Essay on being both the prey and their predators

By | 1 June 2022

I open the window and let the cool enter. Wind becomes a pool of locusts. I would stand there, would let my face swell by its cold, then call for my own name twice.

Nothing answers.

Every time summer arrives, it goes. It goes like a broken bulb. The locusts are alive. The locusts are lurking in the season. All around the sounds of their scissoring. The faucet is broken, I think. The room listens to its dripping.

Outside the night ambers down, I realise I want to go home.

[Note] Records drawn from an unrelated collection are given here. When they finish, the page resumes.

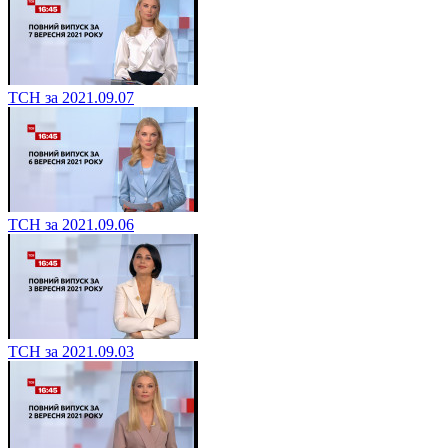
ТСН за 2021.09.07
ТСН за 2021.09.06
ТСН за 2021.09.03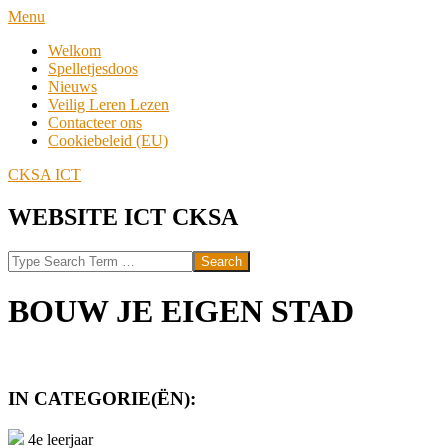
Skip
Navigation
Menu
to
Menu
Welkom
content
Spelletjesdoos
Nieuws
Veilig Leren Lezen
Contacteer ons
Cookiebeleid (EU)
CKSA ICT
WEBSITE ICT CKSA
Search
BOUW JE EIGEN STAD
IN CATEGORIE(ËN):
4e leerjaar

Vein-blue. Flashes of trains carve themselves against quiet, I listen and rest my head on the table, arms laid under. That faint light of myself, the body deflects like a blade. I want to go and rub my face against the metal-rusted sky. Midnight howling of the neighbour’s dogs.

Look at them, my mother said one time about those pit bulls, chopping her two-weeks-old refrigerated onions, I sometimes feel like they’re pretending to do this dog-screeching thing but perhaps, no—I guess what I mean is—can you pretend to be who you’re supposed to be—and then, funny enough—you’re not? I guess no, yeah? I mean—

I think that, for most of the times, I post things online for attention. The ‘cultured extracts’ from Wong Kar-wai’s to Godard’s, and then Tarkovsky’s, are how I’m building a cultural self.

Pretentiously.

I mean, to even say the word ‘selflessness’, you are murdering language. There is a literary thing for it, after all.

God, the anti-image is such an itch—I want to build my body so it brims to the edge. So it loses itself.

anyway, dinner is nearly ready. I sat myself down, the table became a flatland. My heart throbbed itself into a caged bird.